Short problem → Reproduce each of the following rows verbatim, with no changes of any kind.

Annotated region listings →
********

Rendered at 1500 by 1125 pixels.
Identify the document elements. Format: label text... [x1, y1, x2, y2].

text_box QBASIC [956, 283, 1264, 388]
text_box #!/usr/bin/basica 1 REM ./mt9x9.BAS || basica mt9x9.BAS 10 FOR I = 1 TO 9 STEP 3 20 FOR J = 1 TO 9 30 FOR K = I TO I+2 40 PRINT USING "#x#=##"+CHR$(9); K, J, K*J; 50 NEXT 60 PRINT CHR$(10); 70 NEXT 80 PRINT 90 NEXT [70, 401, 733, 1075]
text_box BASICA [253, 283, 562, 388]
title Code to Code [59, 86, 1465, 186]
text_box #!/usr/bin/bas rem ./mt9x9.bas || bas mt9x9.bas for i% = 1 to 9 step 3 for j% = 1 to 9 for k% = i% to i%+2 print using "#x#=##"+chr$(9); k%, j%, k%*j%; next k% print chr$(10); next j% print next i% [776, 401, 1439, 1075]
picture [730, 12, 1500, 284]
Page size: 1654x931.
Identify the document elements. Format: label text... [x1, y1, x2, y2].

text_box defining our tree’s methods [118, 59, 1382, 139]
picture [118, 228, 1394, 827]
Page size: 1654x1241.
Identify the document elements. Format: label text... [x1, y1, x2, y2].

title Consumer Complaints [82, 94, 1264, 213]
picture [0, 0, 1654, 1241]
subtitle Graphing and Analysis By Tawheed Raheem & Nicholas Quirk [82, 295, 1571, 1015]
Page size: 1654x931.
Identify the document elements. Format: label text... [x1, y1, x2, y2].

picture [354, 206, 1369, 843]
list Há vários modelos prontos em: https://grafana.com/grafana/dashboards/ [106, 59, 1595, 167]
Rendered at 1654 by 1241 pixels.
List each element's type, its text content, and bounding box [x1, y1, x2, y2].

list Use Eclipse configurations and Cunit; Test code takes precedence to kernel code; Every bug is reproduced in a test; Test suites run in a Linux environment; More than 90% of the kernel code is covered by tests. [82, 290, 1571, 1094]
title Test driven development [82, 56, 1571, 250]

********

The completed task →
Rendered at 1500 by 1125 pixels.
Identify the document elements. Format: label text... [x1, y1, x2, y2].

text_box QBASIC [956, 283, 1264, 388]
text_box #!/usr/bin/basica 1 REM ./mt9x9.BAS || basica mt9x9.BAS 10 FOR I = 1 TO 9 STEP 3 20 FOR J = 1 TO 9 30 FOR K = I TO I+2 40 PRINT USING "#x#=##"+CHR$(9); K, J, K*J; 50 NEXT 60 PRINT CHR$(10); 70 NEXT 80 PRINT 90 NEXT [70, 401, 733, 1075]
text_box BASICA [253, 283, 562, 388]
title Code to Code [59, 86, 1465, 186]
text_box #!/usr/bin/bas rem ./mt9x9.bas || bas mt9x9.bas for i% = 1 to 9 step 3 for j% = 1 to 9 for k% = i% to i%+2 print using "#x#=##"+chr$(9); k%, j%, k%*j%; next k% print chr$(10); next j% print next i% [776, 401, 1439, 1075]
picture [730, 12, 1500, 284]
Page size: 1654x931.
Identify the document elements. Format: label text... [x1, y1, x2, y2].

text_box defining our tree’s methods [118, 59, 1382, 139]
picture [118, 228, 1394, 827]
Page size: 1654x1241.
Identify the document elements. Format: label text... [x1, y1, x2, y2].

title Consumer Complaints [82, 94, 1264, 213]
picture [0, 0, 1654, 1241]
subtitle Graphing and Analysis By Tawheed Raheem & Nicholas Quirk [82, 295, 1571, 1015]
Page size: 1654x931.
Identify the document elements. Format: label text... [x1, y1, x2, y2].

picture [354, 206, 1369, 843]
list Há vários modelos prontos em: https://grafana.com/grafana/dashboards/ [106, 59, 1595, 167]
Rendered at 1654 by 1241 pixels.
List each element's type, its text content, and bounding box [x1, y1, x2, y2].

list Use Eclipse configurations and Cunit; Test code takes precedence to kernel code; Every bug is reproduced in a test; Test suites run in a Linux environment; More than 90% of the kernel code is covered by tests. [82, 290, 1571, 1094]
title Test driven development [82, 56, 1571, 250]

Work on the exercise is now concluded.